** About this exercise **
Update the listing's lines from the one containing "Información personal" through the one containing "C.C.のオフィシャルグッズを販売してい": replace "Produktdatenblatt" with "Datenblatt" and keep everything else as it is. Give back only those lines, without the pictures.

** Record excerpts **
-=-=-=-=-

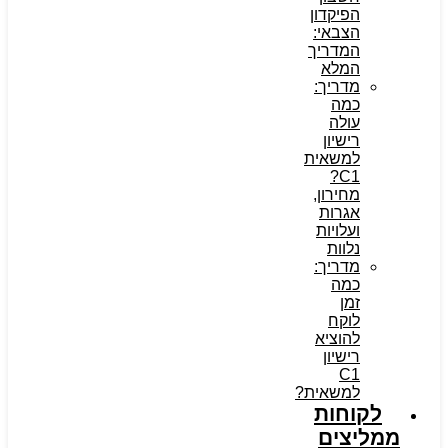
הפיקדון
הצבאי:
המדריך
המלא
מדריך:
כמה
עולה
רישיון
למשאית
C1?
מחירון,
אגרות
ועלויות
נלוות
מדריך:
כמה
זמן
לוקח
להוציא
רישיון
C1
למשאית?
לקוחות
ממליצים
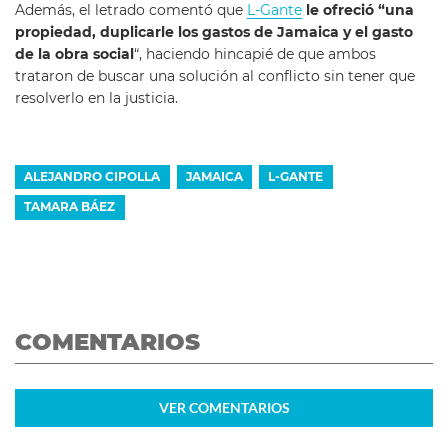
Además, el letrado comentó que
L-Gante
le ofreció “una
propiedad, duplicarle los gastos de Jamaica y el gasto
de la obra social
“, haciendo hincapié de que ambos
trataron de buscar una solución al conflicto sin tener que
resolverlo en la justicia.
ALEJANDRO CIPOLLA
JAMAICA
L-GANTE
TAMARA BÁEZ
COMENTARIOS
VER
COMENTARIOS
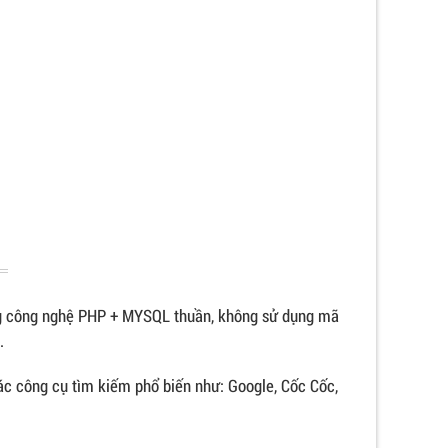
 công nghệ PHP + MYSQL thuần, không sử dụng mã
.
ác công cụ tìm kiếm phổ biến như: Google, Cốc Cốc,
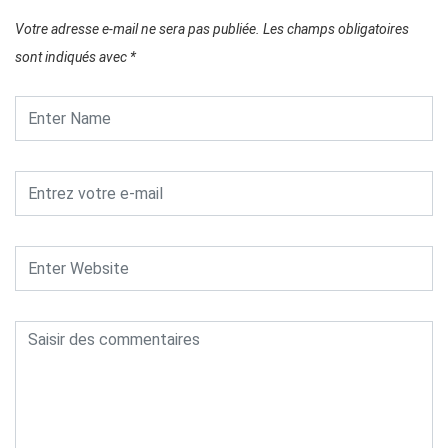
Votre adresse e-mail ne sera pas publiée.
Les champs obligatoires
sont indiqués avec
*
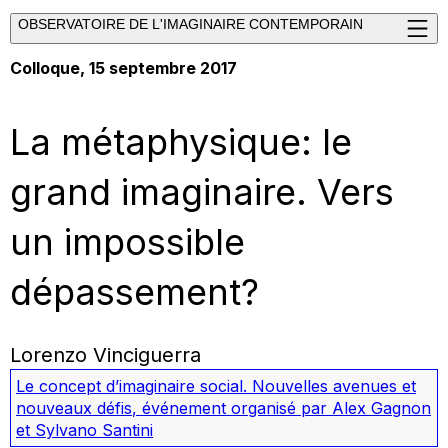
OBSERVATOIRE DE L'IMAGINAIRE CONTEMPORAIN
Colloque, 15 septembre 2017
La métaphysique: le
grand imaginaire. Vers
un impossible
dépassement?
Lorenzo Vinciguerra
Le concept d’imaginaire social. Nouvelles avenues et
nouveaux défis
,
événement organisé par Alex Gagnon
et Sylvano Santini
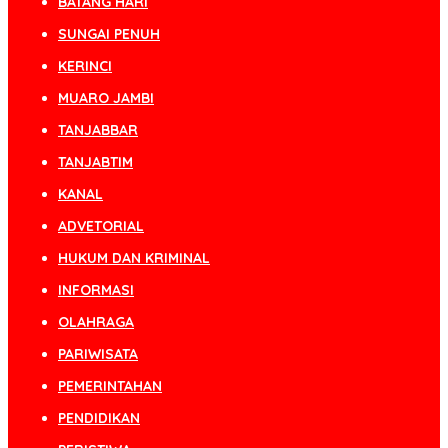
BATANG HARI
SUNGAI PENUH
KERINCI
MUARO JAMBI
TANJABBAR
TANJABTIM
KANAL
ADVETORIAL
HUKUM DAN KRIMINAL
INFORMASI
OLAHRAGA
PARIWISATA
PEMERINTAHAN
PENDIDIKAN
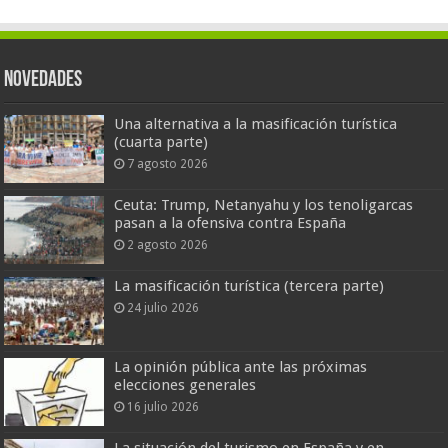
Novedades
Una alternativa a la masificación turística
(cuarta parte)
7 agosto 2026
Ceuta: Trump, Netanyahu y los tenoligarcas
pasan a la ofensiva contra España
2 agosto 2026
La masificación turística (tercera parte)
24 julio 2026
La opinión pública ante las próximas
elecciones generales
16 julio 2026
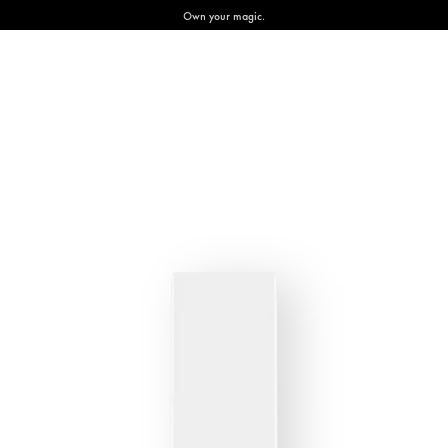
Own your magic.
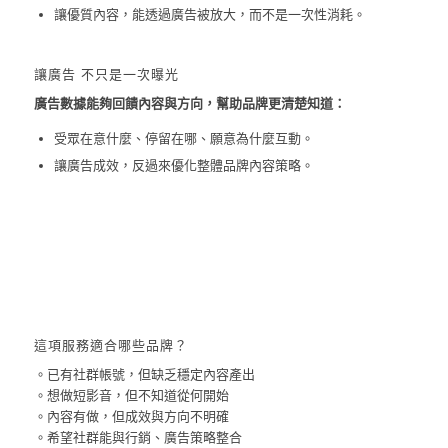
讓優質內容，能透過廣告被放大，而不是一次性消耗。
讓廣告 不只是一次曝光
廣告數據能夠回饋內容與方向，幫助品牌更清楚知道：
受眾在意什麼、停留在哪、願意為什麼互動。
讓廣告成效，反過來優化整體品牌內容策略。
這項服務適合哪些品牌？
。已有社群帳號，但缺乏穩定內容產出
。想做短影音，但不知道從何開始
。內容有做，但成效與方向不明確
。希望社群能與行銷、廣告策略整合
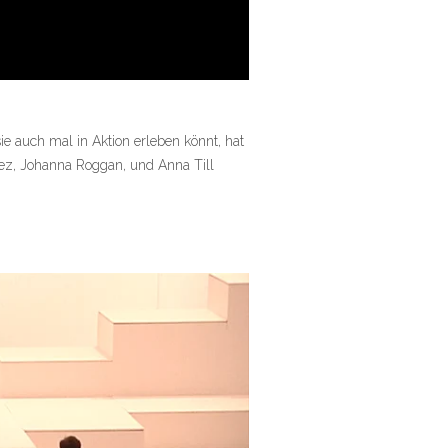
ie auch mal in Aktion erleben könnt, hat
ez, Johanna Roggan, und Anna Till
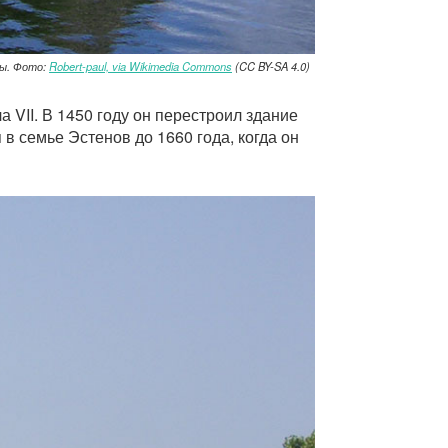
ды. Фото:
Robert-paul, via Wikimedia Commons
(CC BY-SA 4.0)
 VII. В 1450 году он перестроил здание
в семье Эстенов до 1660 года, когда он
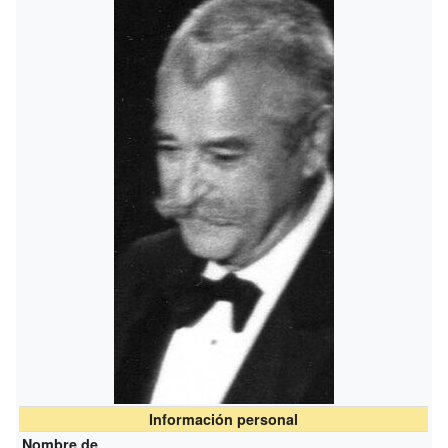
Información personal
Nombre de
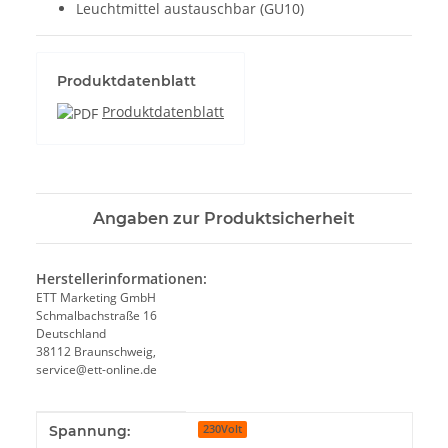
Leuchtmittel austauschbar (GU10)
Produktdatenblatt
Produktdatenblatt
Angaben zur Produktsicherheit
Herstellerinformationen:
ETT Marketing GmbH
Schmalbachstraße 16
Deutschland
38112 Braunschweig,
service@ett-online.de
Produkteigenschaft
Wert
Spannung:
230Volt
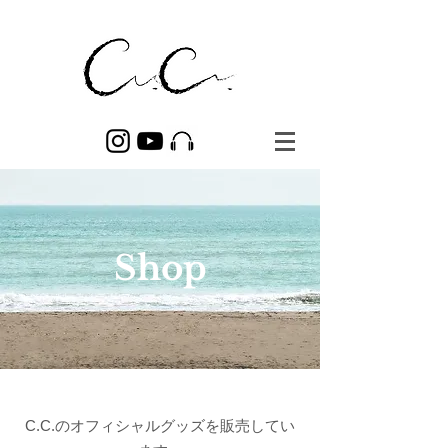
Shop
C.C.のオフィシャルグッズを販売してい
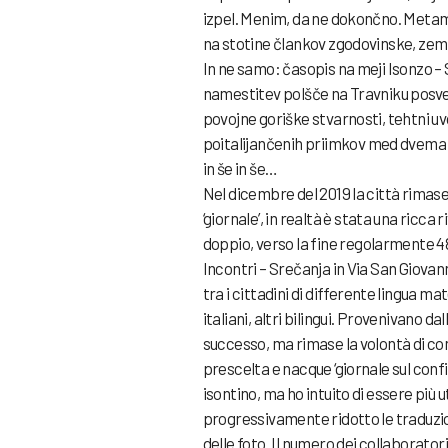
izpel. Menim, da ne dokončno. Metamo
na stotine člankov zgodovinske, zemlj
In ne samo: časopis na meji Isonzo –
namestitev polšče na Travniku posve
povojne goriške stvarnosti, tehtni uvo
poitalijančenih priimkov med dvema v
in še in še…
Nel dicembre del 2019 la città rimase 
‘giornale’, in realtà è stata una ricca r
doppio, verso la fine regolarmente 48
Incontri – Srečanja in Via San Giovan
tra i cittadini di differente lingua m
italiani, altri bilingui. Provenivano d
successo, ma rimase la volontà di con
prescelta e nacque ‘giornale sul confi
isontino, ma ho intuito di essere più u
progressivamente ridotto le traduzio
delle foto. Il numero dei collaborato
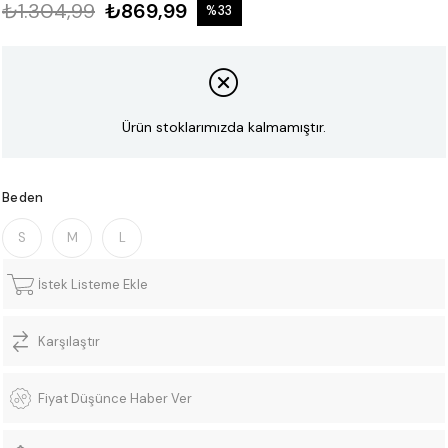
₺1.304,99
₺869,99
%
33
İndirim
Ürün stoklarımızda kalmamıştır.
Beden
S
M
L
İstek Listeme Ekle
Karşılaştır
Fiyat Düşünce Haber Ver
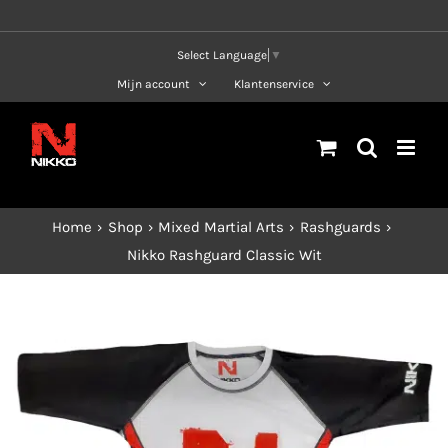
Ga
naar
Select Language
▼
inhoud
Mijn account
Klantenservice
Home
Shop
Mixed Martial Arts
Rashguards
Nikko Rashguard Classic Wit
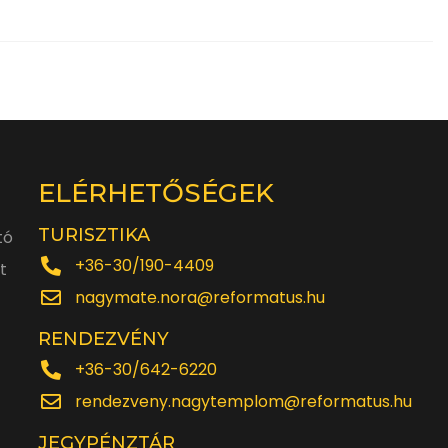
ELÉRHETŐSÉGEK
TURISZTIKA
tó
+36-30/190-4409
t
nagymate.nora@reformatus.hu
RENDEZVÉNY
+36-30/642-6220
rendezveny.nagytemplom@reformatus.hu
JEGYPÉNZTÁR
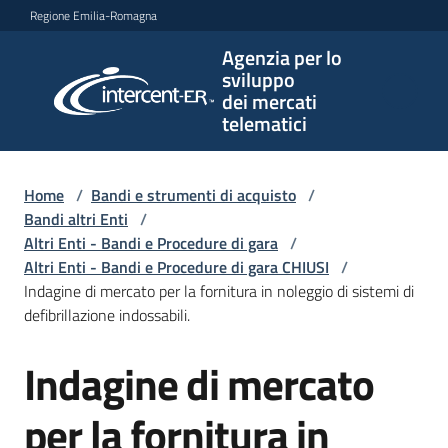
Vai al contenuto
Vai alla navigazione
Vai al footer
Regione Emilia-Romagna
Agenzia per lo
Agenzia
sviluppo
per lo
dei mercati
sviluppo
telematici
dei
mercati
telematici
Home
/
Bandi e strumenti di acquisto
/
Bandi altri Enti
/
Altri Enti - Bandi e Procedure di gara
/
Altri Enti - Bandi e Procedure di gara CHIUSI
/
L'Agenzia
Indagine di mercato per la fornitura in noleggio di sistemi di
defibrillazione indossabili.
Indagine di mercato
Bandi
Salta al contenuto
e
strumenti
per la fornitura in
di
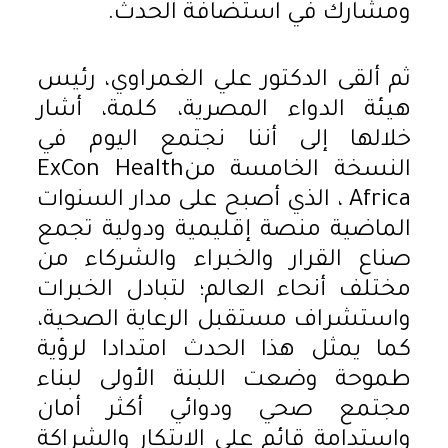
ومشارك في استضافة الحدث.
ثم ألقى الدكتور علي الغمراوي، رئيس
هيئة الدواء المصرية، كلمة، أشار
خلالها إلى أننا نجتمع اليوم في
النسخة الخامسة منExCon Health
Africa ، الذي أصبح على مدار السنوات
الماضية منصة إقليمية ودولية تجمع
صناع القرار والخبراء والشركاء من
مختلف أنحاء العالم؛ لتبادل الخبرات
واستشراف مستقبل الرعاية الصحية،
كما يمثل هذا الحدث امتدادا لرؤية
طموحة وضعت اللبنة الأولى لبناء
مجتمع صحي ودوائي أكثر أمان
واستدامة قائم على الابتكار والشراكة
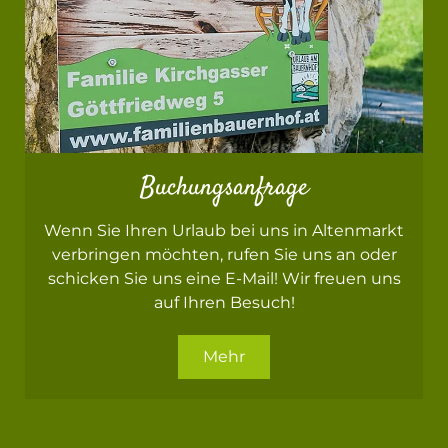
Buchungsanfrage
Wenn Sie Ihren Urlaub bei uns in Altenmarkt
verbringen möchten, rufen Sie uns an oder
schicken Sie uns eine E-Mail! Wir freuen uns
auf Ihren Besuch!
Mehr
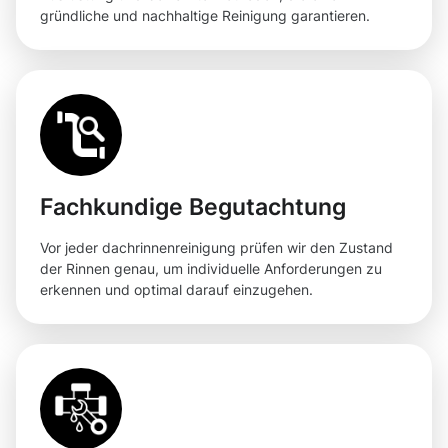
gründliche und nachhaltige Reinigung garantieren.
Fachkundige Begutachtung
Vor jeder dachrinnenreinigung prüfen wir den Zustand
der Rinnen genau, um individuelle Anforderungen zu
erkennen und optimal darauf einzugehen.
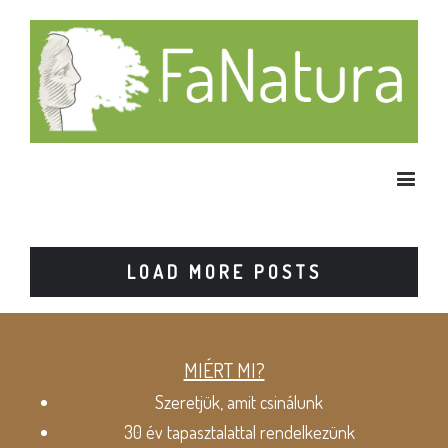
LOAD MORE POSTS
MIÉRT MI?
Szeretjük, amit csinálunk
30 év tapasztalattal rendelkezünk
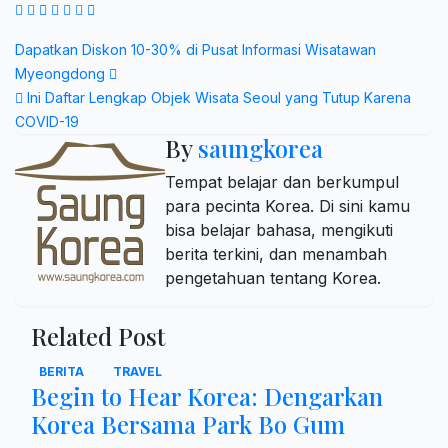
Post
Dapatkan Diskon 10-30% di Pusat Informasi Wisatawan
Myeongdong
navigation
Ini Daftar Lengkap Objek Wisata Seoul yang Tutup Karena
COVID-19
By
saungkorea
Tempat belajar dan berkumpul
para pecinta Korea. Di sini kamu
bisa belajar bahasa, mengikuti
berita terkini, dan menambah
pengetahuan tentang Korea.
Related Post
BERITA
TRAVEL
Begin to Hear Korea: Dengarkan
Korea Bersama Park Bo Gum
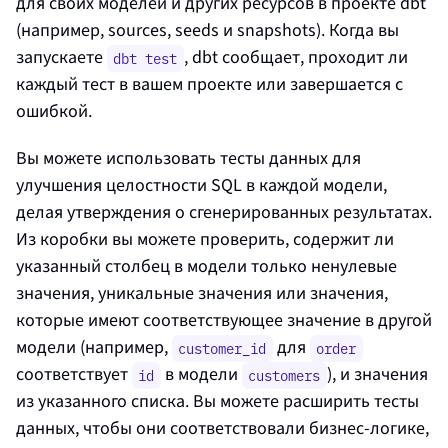
для своих моделей и других ресурсов в проекте dbt
(например, sources, seeds и snapshots). Когда вы
запускаете
, dbt сообщает, проходит ли
dbt test
каждый тест в вашем проекте или завершается с
ошибкой.
Вы можете использовать тесты данных для
улучшения целостности SQL в каждой модели,
делая утверждения о сгенерированных результатах.
Из коробки вы можете проверить, содержит ли
указанный столбец в модели только ненулевые
значения, уникальные значения или значения,
которые имеют соответствующее значение в другой
модели (например,
для
customer_id
order
соответствует
в модели
), и значения
id
customers
из указанного списка. Вы можете расширить тесты
данных, чтобы они соответствовали бизнес-логике,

-=-=-=-=-

** Output **
Información personal
Nombre de
Leuchtmittel austauschbar (GU10)
Datenblatt
Datenblatt
Angaben zur Produktsicherheit
Herstellerinformationen:
ETT Marketing GmbH
Schmalbachstraße 16
Deutschland
38112 Braunschweig,
service@ett-online.de
Produkteigenschaft
Wert
Spannung:
230Volt
Shop
C.C.のオフィシャルグッズを販売してい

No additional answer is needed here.